「ラ・セラ・ペケニアは(印刷工場の)ドアを閉めるのが、その役目であった。入口の門に鍵をかけて、機械部屋のドアが閉められているかどうか調べに行った。途中まで行って引き返した。あのドアが、救いのおもな安全弁になった。損害は二、三千リーラにのぼった。印刷工場はまっ黒くなって盗賊の巣くつみたいであった。今日は何かの片付け作業をする。ガゼッタ紙を出せるかどうか、パンフレットを印刷するかどうか、火災保険が得られるかどうか、わからない。すべては、神のみ手の中にある。 実りは?
昨日、敬愛する父は、私たちのより大きな善益のためにすべてをなし、許してくださる神のみ摂理に全く信頼を置くようにと、私たちに勧めてくださったる彼はこう言った。『(これは)一つの試練である。神は私たちを愛しておられるので、試練を止めない。私たちは神に感謝しよう。本会がこれほどまでにしっかりした土台をすえたことも神に感謝しよう。』
それから『コットレンゴは三回火事にあった。私たちは一回か二回だけしか火災にあっていない。若者も家族も大きな災難を通して、何か学ばねばならない。私たちももっと勤勉になるため、まず学ばねばならない。すべての災難は、決して避けられるものではないが、せめて私たちのほうでは、その原因を取り除けるだろう。』
それから今朝、彼は黙想で、こう言った。『私としては、しばらくしたら、次のことを言えるようになりたいものである。すなわち、本会で、火事がなかったとしてら、精紳のこの改めもなかなったであろう。実に火事は浄めるものである。それは一つの試練である。悪魔は私たちを、ひどく憎んで、私たちの修道院を残らず灰にしてしまいたいと思っている。これは一つの教訓である。母親は気まぐれな幼児が倒れるのを放っておくのは、自分の手をつかませるためであるが、この母親と々ことを神も私たちになさる。

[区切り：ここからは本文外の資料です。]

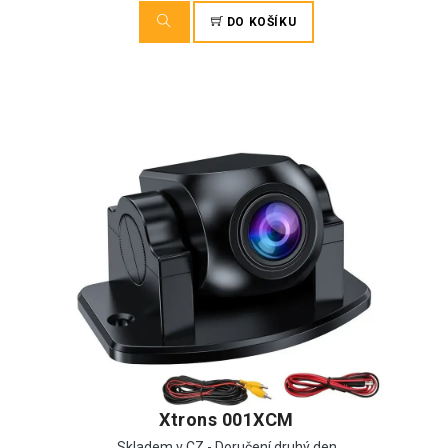
DO KOŠÍKU
Xtrons 001XCM
Skladem v CZ - Doručení druhý den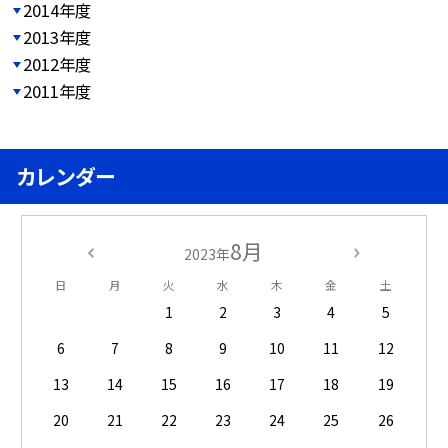
2014年度
2013年度
2012年度
2011年度
カレンダー
8月
2023年
日
月
火
水
木
金
土
1
2
3
4
5
6
7
8
9
10
11
12
13
14
15
16
17
18
19
20
21
22
23
24
25
26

私たちは自分自身に信頼するゆえに、おそらく神から離れていたからである。それで仕事のことでも損害のことでも決して気を落としていけない。仕事のことなら、別に心配しなくてもよい。組み版をしようが、物を片付けようが、著述しようが、保険会社と交渉しようが、私たちは神のしもべであるから、別にかまわない。損害は、たとえ印刷工場が焼けおちたとしても、主にとって大したことではない。神はたくさんお金を持っておられる。それに、ましてや、どうしようもない損害、それほど重大な損害でもなかったからなおさらである。 次に二つの決心。
1、わたしたちは、すべての事に、ますます勤勉になること。
2、神にいっそう一致して、私たちには何にも信頼を置かないこと。次のことを神は望んでおられる。つまり神に信頼すること。』」
この火事については、司教座聖堂の主任司祭カノニコ・キエザ神父も、一九一八年の降誕祭の日付で、教区日記の中に、こう書いている。「伝染病のゆえに神学校は、いまだ開校しておらず、神学生たちがいないので司教座聖堂では司教ミサはなかった。

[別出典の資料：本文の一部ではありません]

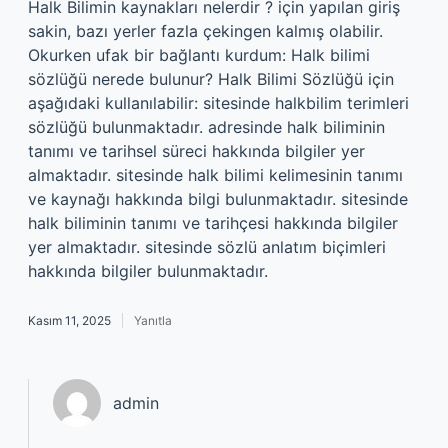
Halk Bilimin kaynakları nelerdir ? için yapılan giriş
sakin, bazı yerler fazla çekingen kalmış olabilir.
Okurken ufak bir bağlantı kurdum: Halk bilimi
sözlüğü nerede bulunur? Halk Bilimi Sözlüğü için
aşağıdaki kullanılabilir: sitesinde halkbilim terimleri
sözlüğü bulunmaktadır. adresinde halk biliminin
tanımı ve tarihsel süreci hakkında bilgiler yer
almaktadır. sitesinde halk bilimi kelimesinin tanımı
ve kaynağı hakkında bilgi bulunmaktadır. sitesinde
halk biliminin tanımı ve tarihçesi hakkında bilgiler
yer almaktadır. sitesinde sözlü anlatım biçimleri
hakkında bilgiler bulunmaktadır.
Kasım 11, 2025
Yanıtla
admin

すでに何回もしていた通り、神学生たち(20人)の変わりができるはずだったアルベリオーネ神父の青年たちは、御降誕の夜(三時)に印刷工場に燃え広がった火事で、その日もずっと働かねばならなかったので、手伝いができなかった」と。 火事が終わったその日に、アルベリオーネ神父は、煙で黒くなった印刷工場、窓ガラスがめちゃめちゃにこわれた印刷工場の前に立っていた。これを見たある教会の主任司祭モロネ神父は、災害のお悔やみを述べた。するとアルベリオーネ神父は、大変落ち着いて、こう答えるのであった。「これは、小罪に比べれば、大したことではありませんよ」と。
アルベリオーネ神父とその若者たちは、焼かれても踏まれても雑草のように力強く再建に乗り出した。今度は借家ではなく、自分たちの修道院と印刷工場の建設という長年の夢の実現にかかったのである。
・池田敏雄『マスコミの先駆者アルベリオーネ神父』1978年
現代的に一部不適切と思われる表現がありますが、当時のオリジナリティーを尊重し発行時のまま掲載しております。